And wrote:@gennan
thanks for such a detailed answer! (
viewtopic.php?p=264114#p264114)
What do you think, if conditionally 0 Elo is assigned to 30 kyu, we can assume that with each rank the same Elo value is added and which value is better suited? and it is possible to derive an approximate formula for calculating the probability of winning between rank A and B?
Assigning 0 Elo to 30 kyu is possible, but it doesn't really matter where you anchor an Elo scale, because Elo ratings are relative. Only Elo
differences matter (within the same system).
Absolute Elo ratings only matter when comparing different Elo systems that use different anchors (similar as comparing Centigrade temperatures to Kelvin tempatures).

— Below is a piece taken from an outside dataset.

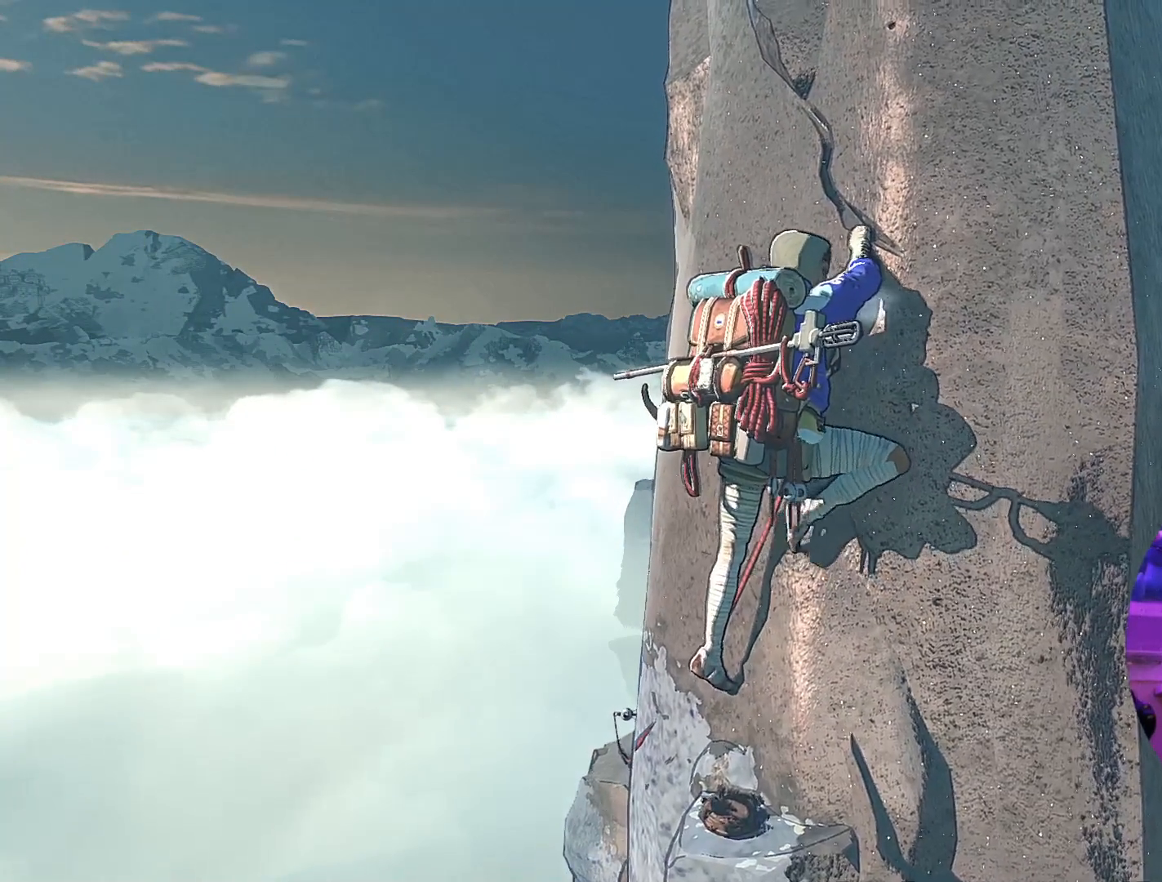
{"buttons": ["R1"], "left_stick": "center", "right_stick": "center", "events": [[83, "left_stick", "center"], [183, "left_stick", "right"], [367, "left_stick", "center"], [483, "R1", "down"]]}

With the conversion formulae and the anchor I gave in that post, EGF 30k(-900 GoR) would correspond to about 1000 Elo. Shifting it to 0 Elo as you suggest, would just shift all ratings down by 1000 Elo, without changeing any win% prediction made by the system.
Analysis of the EGF historical data shows that using the same Elo gap between all ranks does not match observed winrates. A 15k has a much higher win% against a 14k (~43%), than a 6d against a 7d(~25%). A 1d against a 2d is somewhere in between (~36%). So by definition of Elo (based on probability in even game win%), the Elo gap between 15k and 14k (~50 Elo) is smaller than the Elo gap between 6d and 7d (~200 Elo) and the Elo gap between 1d and 2d is somwehere in between (~100 Elo).
To calculate the predicted winrate between 2 players with given EGF GoR, this will be used by the EGF rating system after the coming update:
Code: Select all
Se = 1 / (1 + exp(β(GoR2) - β(GoR1)))
where β = -7 * ln(3300 - GoR)
This β function can be seen as yet another rating scale, similar to Elo, but using a different unit to avoid redundant conversions.